*** DATA RECORDS ***

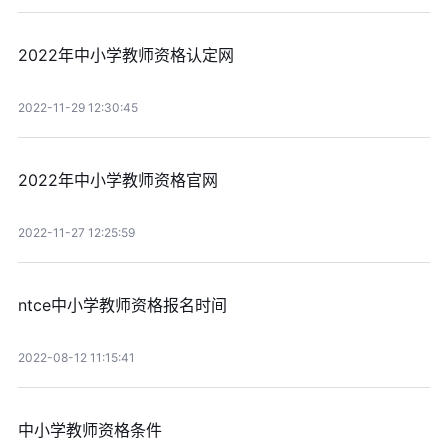
2022年中小学教师资格认定网
2022-11-29 12:30:45
2022年中小学教师资格官网
2022-11-27 12:25:59
ntce中小学教师资格报名时间
2022-08-12 11:15:41
中小学教师资格条件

*** End of DATA RECORDS ***

### EXERCISE
The lines from the one containing "2022-11-27 12:25:59" through the end of the data are to be copied exactly, the first and last of them included.

### FINISHED TASK
2022-11-27 12:25:59
ntce中小学教师资格报名时间
2022-08-12 11:15:41
中小学教师资格条件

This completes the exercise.